◆ Work instructions ◆
In every line of the records, look for "pixels", then report how many lines have it and nothing else.

◆ Raw data ◆
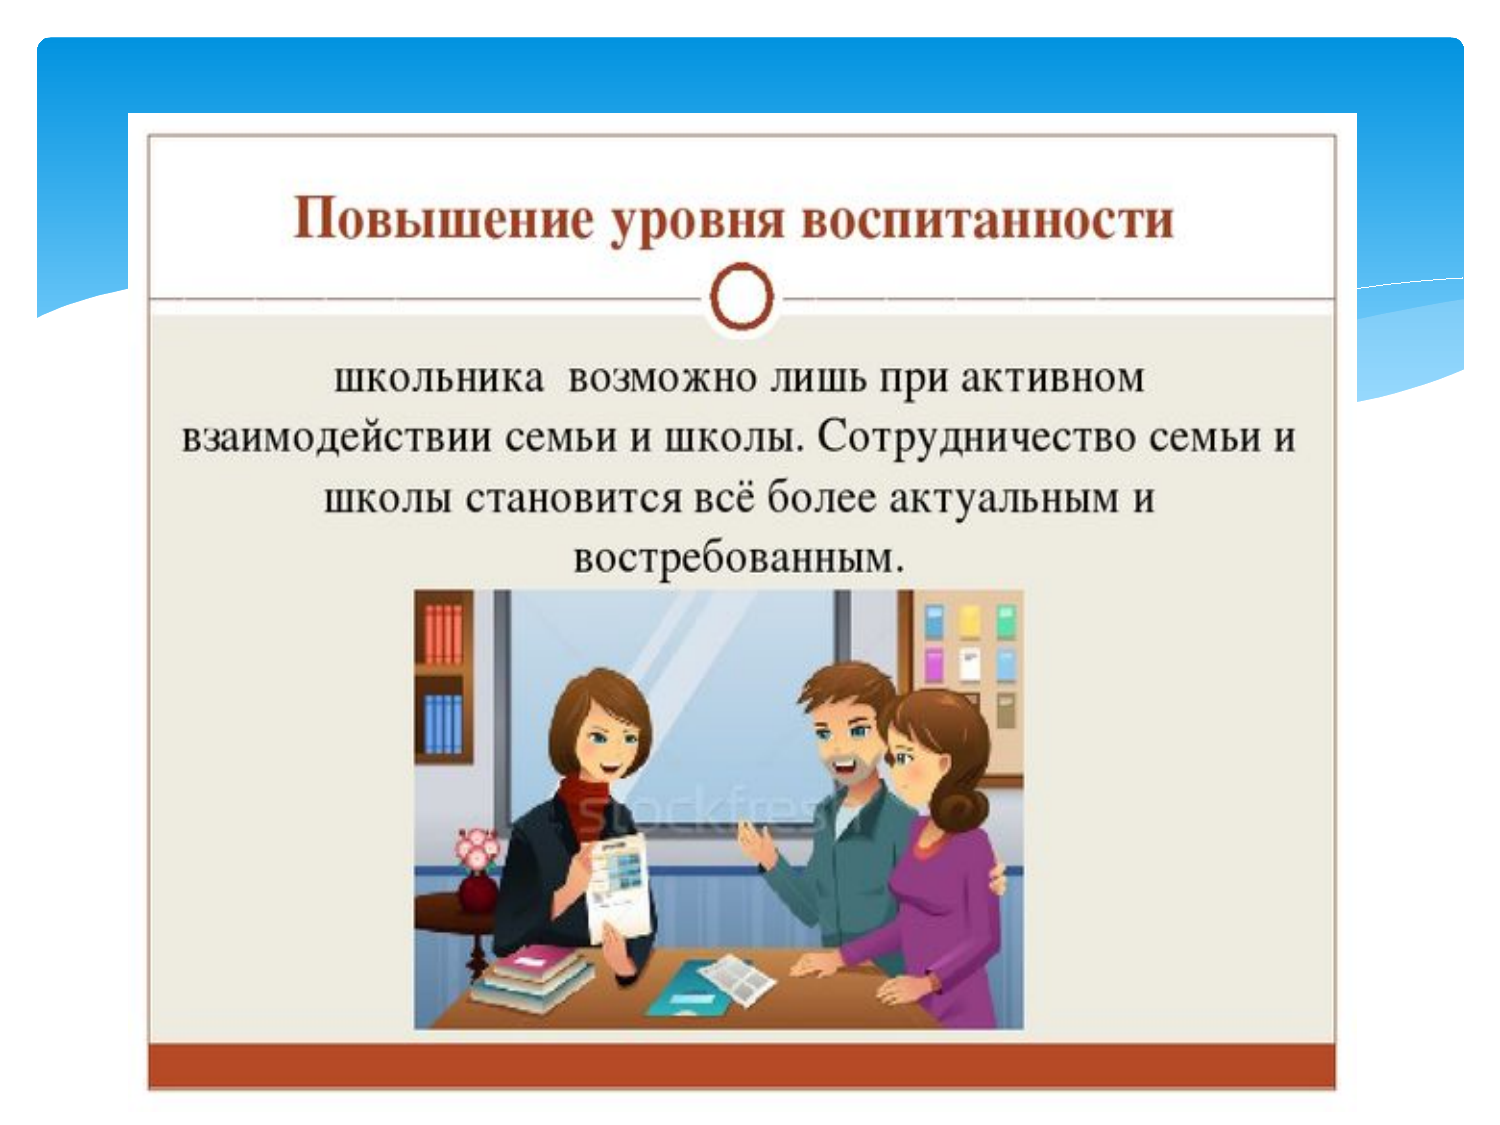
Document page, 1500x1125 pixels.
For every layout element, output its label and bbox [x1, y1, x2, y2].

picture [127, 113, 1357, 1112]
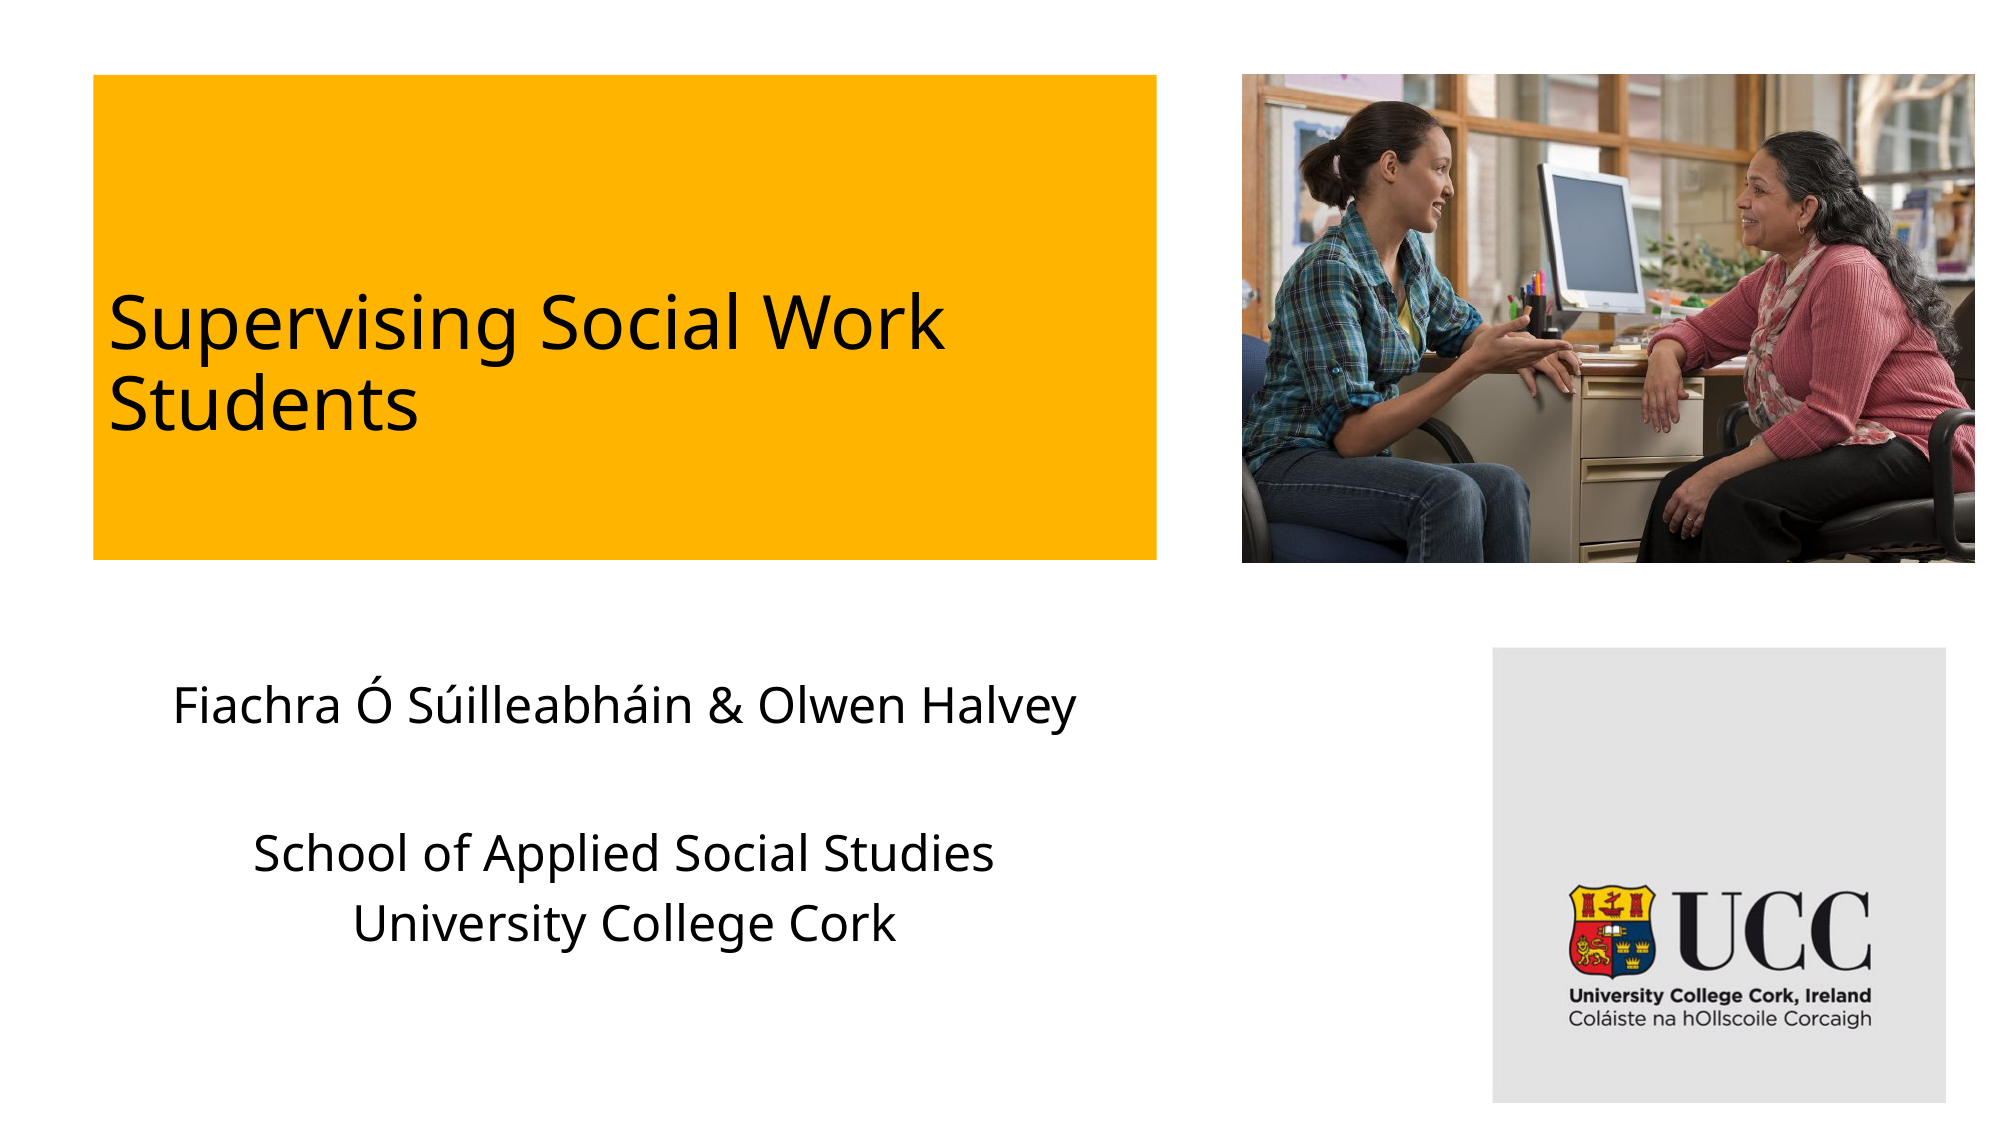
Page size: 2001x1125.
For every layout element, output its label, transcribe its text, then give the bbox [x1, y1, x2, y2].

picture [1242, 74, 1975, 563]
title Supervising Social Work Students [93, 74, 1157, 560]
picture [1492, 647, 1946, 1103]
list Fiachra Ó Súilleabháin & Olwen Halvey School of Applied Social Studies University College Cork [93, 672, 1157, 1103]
* * *
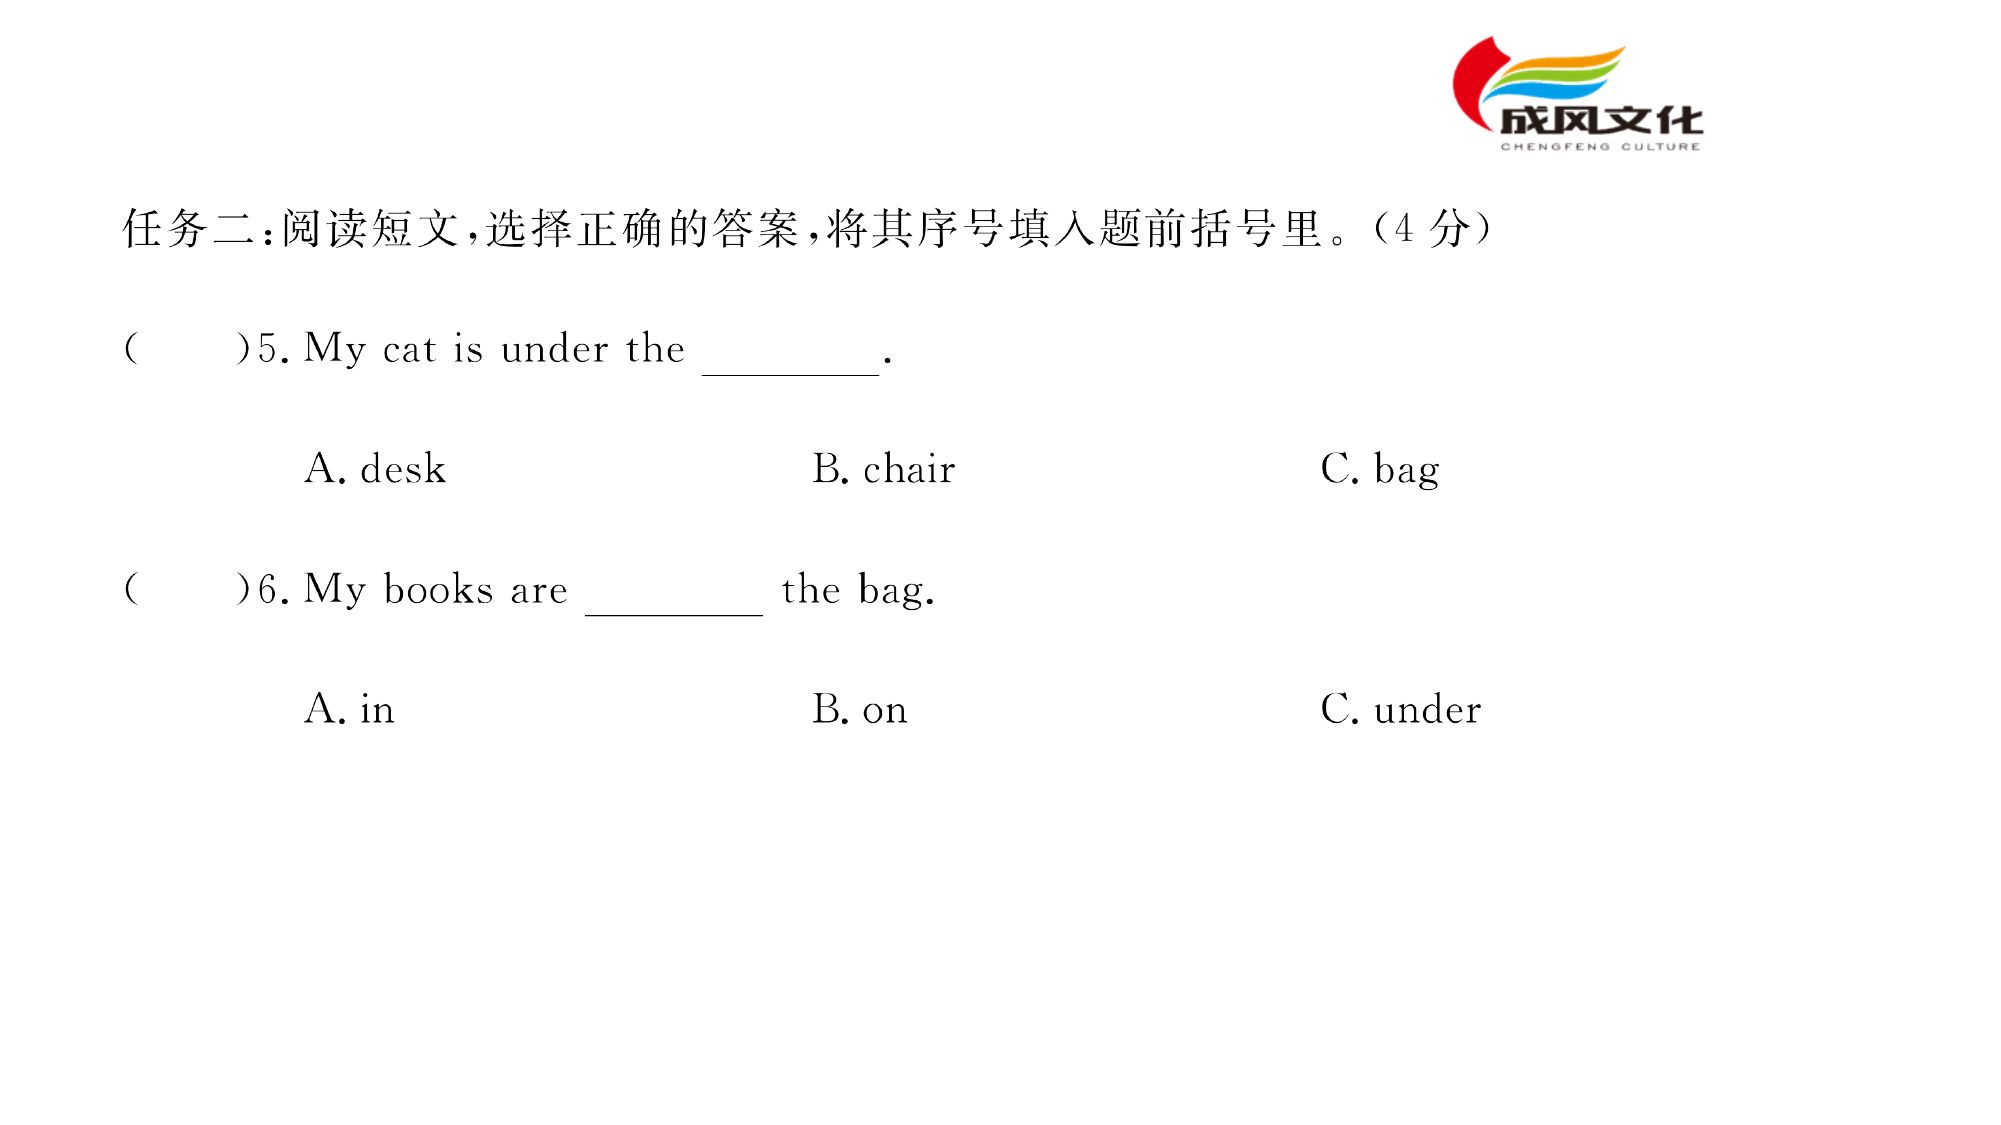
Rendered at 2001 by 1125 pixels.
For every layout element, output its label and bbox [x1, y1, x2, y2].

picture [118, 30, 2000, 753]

◆ Your solution ◆
2